TEXT SECTION:
Still, being frustrated with something that is hard to play is one thing, but right now I hate everything I am playing. Acoustic. Electric. Difficult, simple, it doesn’t matter. I am writing this now and when I finish, I will go practice and I am not looking forward to that for the first time in a long time. I don’t want to feel this way but I do and there is no point denying it.

Obviously, I can’t stop playing. That is a slippery slope and one that I have been down before. I am finishing a section of practice this week anyway, so I would be making a new regime anyway and it seems like the timing is good there. Maybe playing something new will help, but it doesn’t feel that way right now. Maybe, this is just something I have to go through periodically. The more I play music, the more I feel like I have a relationship with music. Relationships are difficult, even the best ones. I think it is even more true with music, because, in some ways, my relationship with music is with myself. I can’t blame music for the problems in this relationship, because it is just an abstract concept. I can blame myself, but I don’t see how that will help. Ultimately, the only choice is to play through it and know it will be better on the other side.

Diary of A Bad Guitar Player: Natural Guitar


This week’s diary entry was delayed for two reasons. First, I was camping this past weekend and that kept me away from technology for a few days. Those days just happen to coincide with the days when I usually write this entry.

The second reason for the delay was that the experience of practicing in the serene spot that I had while camping and a few other parts of that experience got me thinking about playing the guitar in a different way and I was not immediately able to find words to express what I was thinking and experiencing in the days after.

On our camping trip, I had a sweet little morning practice routine going. After brewing some coffee on the camping stove, I trucked out along a cliffside path through the woods to a spot where the forest opened up onto- and looked out over the eroded sands- the ocean. There I sat down and began to practice as egrets and cormorants fished for their breakfast and swallows darted between the sand and the trees. It was a beautiful spot and a beautiful way to begin a day. Just me and m guitar and the wild world around me.

WORK ORDER 1:
Answer these questions using the guitar diary:
(a) According to the writer, what is ultimately the only choice?
(b) What kept the writer away from technology for a few days?
(c) Which birds fished for their breakfast near the practice spot?
WORK ORDER 2: Quote the guitar diary word for word, starting with "Still, being frustrated" and going on through "point denying it.".

SOURCE INFORMATION:
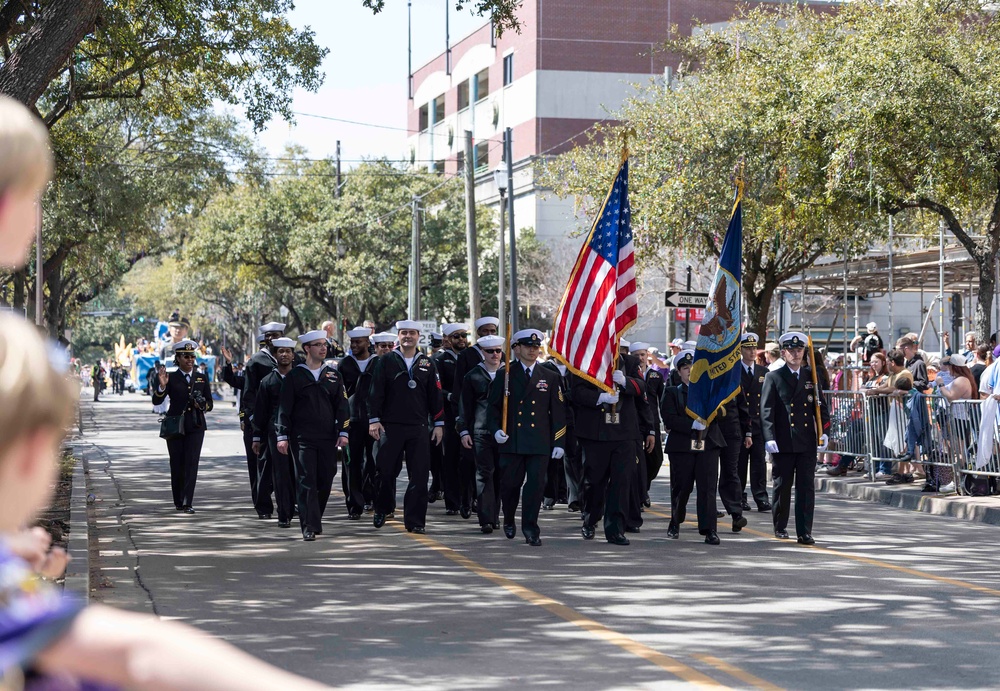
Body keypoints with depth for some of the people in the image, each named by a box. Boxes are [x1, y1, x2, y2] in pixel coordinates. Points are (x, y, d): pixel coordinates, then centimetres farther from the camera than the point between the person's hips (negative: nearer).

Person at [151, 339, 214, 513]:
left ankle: (188, 503, -14)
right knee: (177, 465, 3)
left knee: (191, 463, -10)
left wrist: (203, 405, -9)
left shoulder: (202, 378, 11)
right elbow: (156, 401, -6)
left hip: (195, 427, 1)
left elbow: (210, 404, 13)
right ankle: (178, 502, 16)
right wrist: (161, 387, -24)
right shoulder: (171, 378, 2)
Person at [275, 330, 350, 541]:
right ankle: (310, 527, -10)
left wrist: (343, 432, 1)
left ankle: (315, 519, 24)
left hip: (328, 437, 3)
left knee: (325, 480, 5)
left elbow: (342, 405, 10)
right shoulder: (294, 376, 2)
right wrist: (282, 436, -6)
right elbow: (284, 408, 1)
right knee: (307, 482, -8)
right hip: (302, 437, -3)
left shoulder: (333, 375, 11)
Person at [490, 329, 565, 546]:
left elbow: (557, 412, 9)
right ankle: (509, 521, 29)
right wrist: (496, 429, -9)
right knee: (510, 484, 6)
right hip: (512, 441, 0)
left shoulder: (550, 377, 10)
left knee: (536, 485, -5)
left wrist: (558, 442, 3)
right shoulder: (505, 375, 6)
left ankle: (530, 528, 2)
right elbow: (494, 406, 8)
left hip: (540, 442, 1)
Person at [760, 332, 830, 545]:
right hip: (783, 443, -2)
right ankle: (780, 527, 21)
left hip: (807, 442, 2)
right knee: (782, 486, 6)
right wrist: (769, 438, -13)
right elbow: (766, 410, -3)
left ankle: (804, 532, 0)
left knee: (806, 487, -1)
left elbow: (820, 406, 14)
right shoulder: (773, 377, 2)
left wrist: (823, 432, 0)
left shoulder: (811, 377, 12)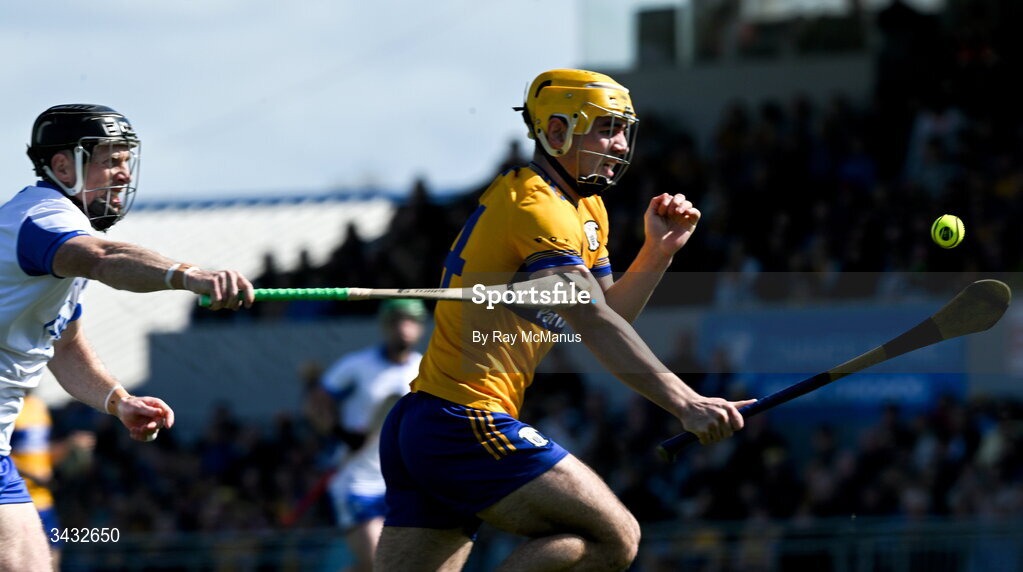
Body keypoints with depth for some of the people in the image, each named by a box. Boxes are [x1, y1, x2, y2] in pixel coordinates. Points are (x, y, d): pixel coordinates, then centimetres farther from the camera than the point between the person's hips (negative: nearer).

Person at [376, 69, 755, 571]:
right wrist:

EXPECTED OUTPUT 1:
(a) To play through it and know it will be better on the other side.
(b) Camping this past weekend.
(c) Egrets and cormorants.

EXPECTED OUTPUT 2:
Still, being frustrated with something that is hard to play is one thing, but right now I hate everything I am playing. Acoustic. Electric. Difficult, simple, it doesn’t matter. I am writing this now and when I finish, I will go practice and I am not looking forward to that for the first time in a long time. I don’t want to feel this way but I do and there is no point denying it.